The Soulish Food e-mails are
being
posted biweekly on the Hungry Souls Web
site. Newcomers can look that over and decide if they want to
register on the Web site to receive the biweekly newsletter. You might
want to recommend this to friends also. They can go to www.HungrySouls.org.
Karen Mains
"The child within us never loses the
talent to look
with the eyes of the heart, to combine concentration with wonderment,
and so to pray without ceasing. The more we allow the child within us
to come into its own, the more we become mature in our prayer life.
This is surely one meaning of the saying that we must ‘become like
children."
— David Steindl-Rast
Book Corner
Play: How It Shapes the Brain,
Opens the Imagination, and Invigorates the Soul By Stuart
Brown, M.D.
Summary
from Publishers Weekly:
Brown,
a physician, psychiatrist, clinical researcher and the founder of the
National Institute for Play, has made a career of studying the effects
of play on people and animals. His conclusion is that play is no less
important than oxygen, and that it's a powerful force in nature that
helps determine the likelihood of the very survival of the human race.

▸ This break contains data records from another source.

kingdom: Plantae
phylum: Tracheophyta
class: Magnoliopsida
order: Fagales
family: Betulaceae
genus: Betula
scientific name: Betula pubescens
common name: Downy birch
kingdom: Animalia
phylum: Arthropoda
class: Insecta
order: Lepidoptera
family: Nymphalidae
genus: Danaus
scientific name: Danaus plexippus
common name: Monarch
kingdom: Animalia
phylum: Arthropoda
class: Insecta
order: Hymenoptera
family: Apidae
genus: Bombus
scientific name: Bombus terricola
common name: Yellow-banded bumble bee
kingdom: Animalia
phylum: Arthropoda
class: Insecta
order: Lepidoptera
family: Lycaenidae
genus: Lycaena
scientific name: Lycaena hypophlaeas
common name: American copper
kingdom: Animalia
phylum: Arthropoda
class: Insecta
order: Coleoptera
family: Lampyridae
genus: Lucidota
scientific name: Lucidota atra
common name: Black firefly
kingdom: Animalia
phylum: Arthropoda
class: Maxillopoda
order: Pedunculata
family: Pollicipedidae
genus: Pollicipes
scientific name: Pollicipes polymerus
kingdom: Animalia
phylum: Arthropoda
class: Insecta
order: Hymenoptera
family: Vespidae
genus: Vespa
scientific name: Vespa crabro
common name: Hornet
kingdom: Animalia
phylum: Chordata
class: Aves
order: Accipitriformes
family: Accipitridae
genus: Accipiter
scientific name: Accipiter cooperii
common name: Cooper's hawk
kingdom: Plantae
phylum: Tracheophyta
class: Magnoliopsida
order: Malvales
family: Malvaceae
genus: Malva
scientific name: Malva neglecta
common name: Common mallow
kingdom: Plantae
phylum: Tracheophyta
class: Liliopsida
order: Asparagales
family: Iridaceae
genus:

Having studied thousands of people's play histories, from murderers to
Nobel Prize winners, Brown reveals that play is an essential way humans
learn to socialize. Beginning with the very first play interactions
between mother and child, and working up to adult relationships between
couples and co-workers, Brown describes how play helps brain
development and promotes fairness, justice and empathy. Work and play
are mutually supportive, he argues, noting that play increases
efficiency and productivity (playful folks, he claims, are also
healthier). Sprinkled with anecdotes demonstrating the play habits of
subjects as diverse as polar bears and corporate CEOs, Brown and
co-writer Vaughan (The
Promise of Sleep)
present a compelling case for promoting play at every age. The authors
include helpful tips for bringing play back into grownup lives,
including being active, spending time with others who are playful and
rethinking the misguided notion that adult play is silly or undignified.